> Texte source:

+---+

Monsieur le président, monsieur le secrétaire d'État, mes chers collègues, comment aborder l'examen du projet de loi pour le développement économique de l'outre-mer sans parler de la situation dans les Antilles et à la Réunion ? Adopté en conseil des ministres en juillet 2008, ce texte est examiné par l'Assemblée en avril 2009. Or, entre-temps, le contexte est devenu brûlant et difficile. La crise a révélé le fragile équilibre socio-économique de l'outre-mer français et les lourds problèmes structurels qu'il connaît, parmi lesquels un taux de chômage important, un coût de la vie élevé et un manque de logements sociaux.
Ces déséquilibres structurels ont été exacerbés par la crise mondiale, provoquant dans les collectivités d'outre-mer des mouvements de très grande ampleur qui se sont inscrits dans la durée, d'abord en Guyane, puis en Guadeloupe, à partir du 20 janvier, en Martinique et, enfin, à la Réunion. Le malaise social de nos concitoyens ultramarins est donc général et demande des réponses sur le fond.
Après de longues discussions, le Gouvernement s'est engagé sur un certain nombre de mesures, la plus emblématique d'entre elles étant l'augmentation de 200 euros des bas salaires. Mais, comme le souligne le travail de notre rapporteur, Gaël Yanno, les collectivités d'outre-mer souffrent de handicaps structurels. Elles subissent en effet des contraintes liées à l'éloignement, au climat – je pense notamment aux risques cycloniques –, à l'insularité, aux coûts de transport importants, à une faible intégration territoriale, à une forte dépendance économique, à un taux d'importations élevé et à des marchés locaux étroits.
Les conséquences sociales sont, bien entendu, très lourdes : le niveau de vie y est nettement inférieur à celui de la métropole et de l'Union européenne, le taux de chômage très élevé – atteignant en moyenne 36 % de la population active – et le pouvoir d'achat très dégradé, puisque les revenus sont plus bas et les prix plus élevés qu'en métropole, avec des écarts pouvant aller jusqu'à 35 % pour des produits de première nécessité.

+---+

> Lignes fournies:

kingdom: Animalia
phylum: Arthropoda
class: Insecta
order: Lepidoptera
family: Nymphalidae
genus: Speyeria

+---+

> Demande 1:
Répondez à ces questions sur le discours relatif à l'outre-mer :
(a) En quel mois et quelle année le projet de loi a-t-il été adopté en conseil des ministres ?
(b) Quelle est la mesure la plus emblématique sur laquelle le Gouvernement s'est engagé ?
(c) Quel taux de chômage moyen de la population active le discours mentionne-t-il ?
> Demande 2: Recopiez à l'identique tout le passage du discours sur l'outre-mer, depuis « Les conséquences sociales » jusqu'à « de première nécessité. ».
> Demande 3: Donnez la suite du discours sur le développement économique de l'outre-mer, en commençant après sa dernière phrase.
Les lignes forment un matériau distinct du discours.

> Réponse 1:
(a) En juillet 2008.
(b) L'augmentation de 200 euros des bas salaires.
(c) 36 % de la population active.

> Réponse 2:
Les conséquences sociales sont, bien entendu, très lourdes : le niveau de vie y est nettement inférieur à celui de la métropole et de l'Union européenne, le taux de chômage très élevé – atteignant en moyenne 36 % de la population active – et le pouvoir d'achat très dégradé, puisque les revenus sont plus bas et les prix plus élevés qu'en métropole, avec des écarts pouvant aller jusqu'à 35 % pour des produits de première nécessité.

> Réponse 3:
Nous nous devons donc d'être au rendez-vous avec les Antillaises et les Antillais, les Réunionnaises et les Réunionnais. Ce rendez-vous est à la fois historique et politique, et il comporte une forte dimension humaine.
Ce projet de loi est tout d'abord un rendez-vous historique, non seulement parce qu'il s'inscrit dans un contexte social particulier – sur lequel je ne reviendrai pas –, mais aussi parce qu'il s'agit de la cinquième loi relative à l'outre-mer en vingt-trois ans. Les problèmes structurels de ces territoires existent depuis de nombreuses années : les premiers événements en Guadeloupe remontent à 1967. Déjà, à l'époque, les revendications syndicales s'étaient mêlées aux revendications politiques et avaient provoqué une série d'événements sanglants.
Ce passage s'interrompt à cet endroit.